3. Cheese is also comparatively high in sodium, especially the low fat cheeses that have had such a prominent place in my daily diet. For example, my little Light Mini Babybel cheese that has only 50 calories has 160 mg of sodium - - that adds up quickly, especially since when was the last time you ate just one of those? Other cheeses, like the feta in the Jamie Oliver Spinach and Feta Filo Pie, or the Light Pepper Jack Sonoma Jack soft cheese wedges are similarly high. I need to [sniff] reduce my cheese consumption [sigh].
4. Campbell's soup (and other prepared soups) are ridiculously high in sodium. In fairness, I am not speaking of the reduced sodium versions, but rather the normal versions. A can of Chunky Prime Rib stew has 1,404 mg of sodium, a cup of the Trader Joe's Tomato and Roasted Red Pepper soup has 1,125 mg, and my favourite New England Clam Chowder has 1,361 mg. These have got to go.
5. Smoked food is high in sodium. Another heartbreaker - - the delicious smoked trout (590 mg), bacon (192 mg per slice), and smoked salmon (up to 1,132 mg) are all comparatively rich in sodium. Obviously, the salts used in the preserving process gets absorbed into the food.
6. Prepared sandwich meat is surprisingly high in sodium. I thought that eating a homemade sandwich, especially one made of turkey or chicken, would be good for me. Not so much - - a normal serving of sandwich meats (actual meat, not processed meat loaf product) runs in excess of 500 mg - 950 mg.
7. Low fat/low calorie/low carb does not equal low sodium. I was so focused on reducing my daily calories and carbs that I ignored the sodium levels in food. As my overall food consumption has decreased and my diet has evolved to incorporate less prepared food over time, my sodium consumption has also declined - - but nowhere near as much as my calories or carb levels. Nutrition needs to hit on multiple levels, as I discovered today.
8. Restaurant food is high in sodium. Salt = flavour, and on days that I eat out, my sodium figures are consistently higher than days I cook for myself. Furthermore, it's very difficult to reduce the amount of sodium in restaurant food, although it is possible to try and make healthier choices.
So what am I going to do to try and reduce my sodium intake?
i) Read the nutrition labels, and try to choose lower sodium options when choosing between products.

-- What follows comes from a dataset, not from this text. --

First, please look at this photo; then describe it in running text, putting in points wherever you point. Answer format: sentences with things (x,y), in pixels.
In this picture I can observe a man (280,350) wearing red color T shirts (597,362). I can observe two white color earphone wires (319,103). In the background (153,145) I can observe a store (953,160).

ii) Look for foods with sodium levels of 5% or less of the daily recommended allowance - - these are considered to be foods that are "low in sodium". Similarly, avoid foods that have 15% or more of the daily recommended allowance of sodium - - these are "high in sodium" foods.

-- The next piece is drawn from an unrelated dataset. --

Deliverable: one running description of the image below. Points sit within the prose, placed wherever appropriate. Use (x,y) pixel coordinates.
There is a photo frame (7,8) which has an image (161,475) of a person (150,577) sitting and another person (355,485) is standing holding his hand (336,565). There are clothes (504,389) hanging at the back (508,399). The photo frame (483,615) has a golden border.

iii) Where possible, purchase the "reduced sodium" versions of foods.
iv) Reduce consumption of sandwich meats and sausages - - these are high in sodium.

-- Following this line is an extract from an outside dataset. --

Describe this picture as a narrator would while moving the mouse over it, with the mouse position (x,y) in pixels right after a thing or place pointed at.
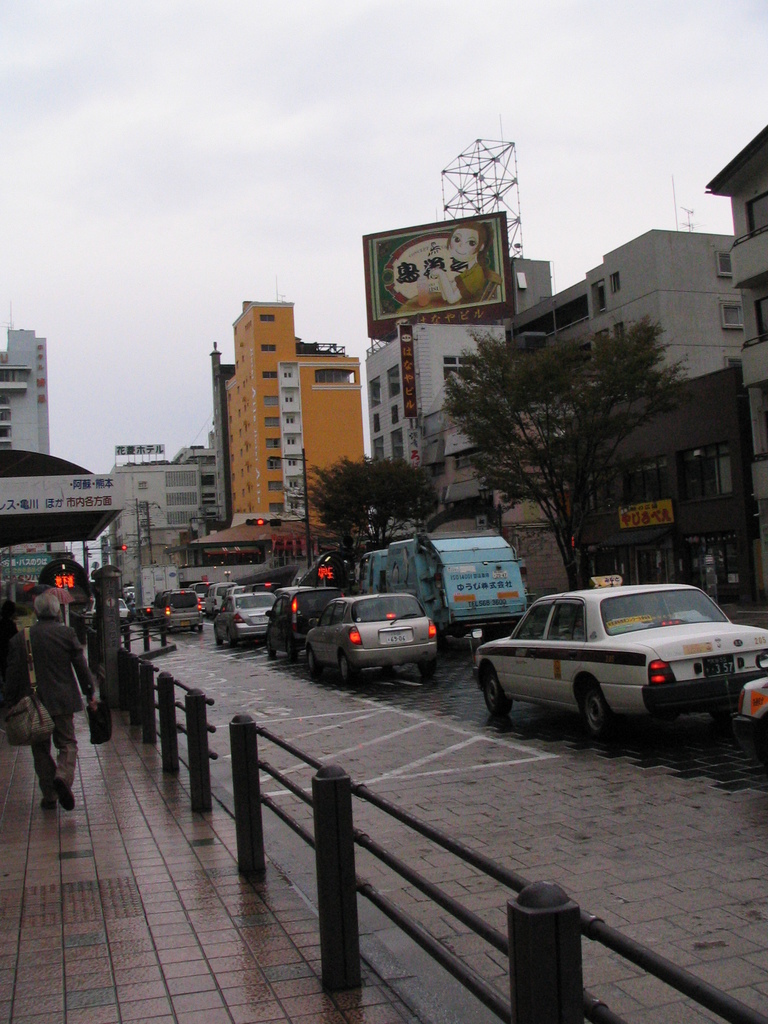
This is an outside view. On the right side (603,664) there are some vehicles (440,602) on the road (387,688). On the left side (46,790) I can see few people (34,654) are walking on the footpath (96,917). Beside the footpath (134,915) there is a railing (127,668). In the background (434,353) there are many buildings (406,441) and trees (626,398). At the top of the image (250,126) I can see the sky (108,134).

v) Don't add salt when cooking. We already do this most of the time, but it's good practice - - we can always add salt at the table if required.
This will not be something that I can fix all at once, nor is it something that I can deliver on every day - - sometimes I will just have a 4,000 mg day - - but if I am aware of sodium and make choices taking sodium into account, I can work to bring my average consumption down month by month.